Euxton Parish Church is in the English village of Euxton in the borough of Chorley, Lancashire. It is an active parish church in the Diocese of Blackburn and the archdeaconry of Blackburn. It is recorded in the National Heritage List for England as a designated Grade II* listed building.
The church has a seating capacity of 191.

==History==
The church probably dates from the 14th century, rebuilt about 1513 by the Molyneux family. Originally known as Burgh Chapel, the church was a chapel of ease to St Andrew's Church, Leyland and was used as a Roman Catholic chapel until the late 17th or early 18th century, when it was transferred to the Church of England.

The church was originally built as a chapel for Euxton Hall and bears a date stone with the initials of one of the Molyneux family who were the owners of the chapel and Euxton Hall from the 14th century.

==Architecture==

===Exterior===
There is a commonality between the appearance of Euxton Parish Church and the oldest parts of neighbouring 14th-century church in Eccleston.

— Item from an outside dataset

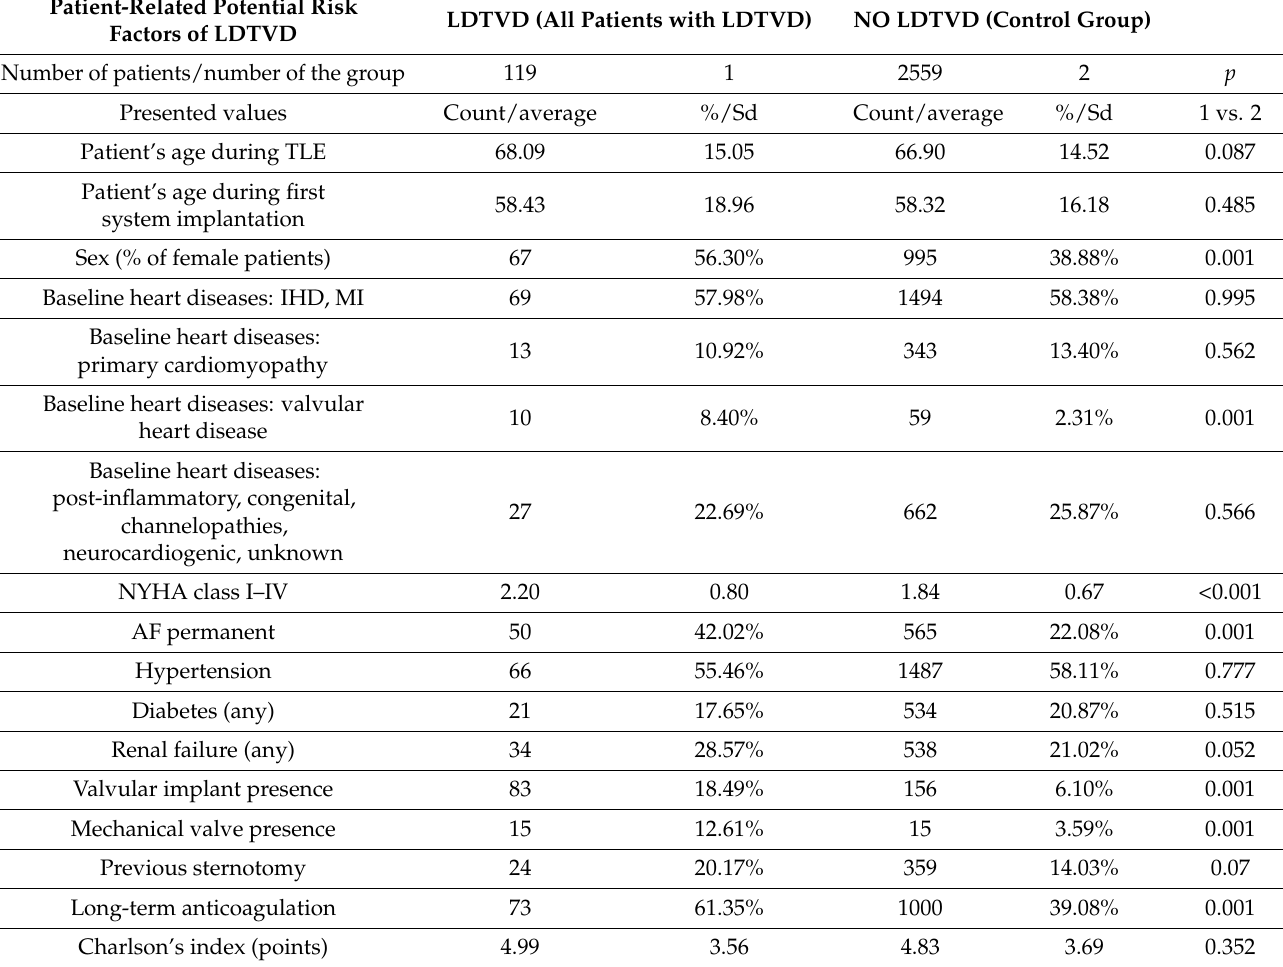
Table 2. Clinical data-classification according to the occurrence of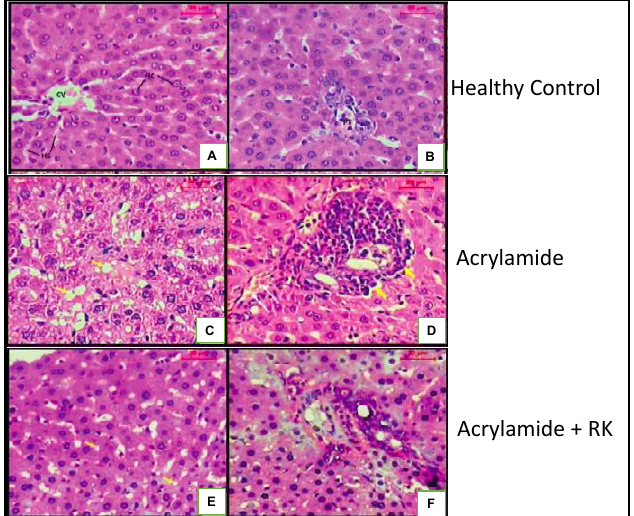
Figure 1. RK-mediated hepatic protection in rats after acrylamide-induced hepatic disease. A micrograph of a liver section of a healthy control ( A , B ), showing the normal architecture of a hepatic lobule. The central vein is surrounded by hepatocytes, hepatic sinusoids, and the normal portal tract. ( C , D ) The liver sections of the acrylamide-treated group showing the disturbance of the hepatic lobules, vacuoles in the hepatocytes, massive lymphocyte infiltration in the portal, and periportal spaces with dilated and congested veins. ( E , F ) The RK-acrylamide-treated group showing the hepatic lobule that appeared more or less like normal; the portal tract associated with mild infiltration and hepatocytes appeared almost normal. H&E staining; scale bar: 20 mm. Adapted from [24].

Having evolved from a small family chapel into a local parish church, the exterior of the church has seen several stages of modifications, the most recent being the addition of a porch, which was built at the front of the church in 1998 using a similar red sandstone taken from the barn of Eli Heaton (who had served as church verger for over 45 years, having been appointed on 13 December 1951).

===Interior===
Notably, in the nave there is a double piscina and sedilia which have been dated from around the first 50 years of the 14th century.

==External features==
The churchyard contains the war grave of an airman of World War II.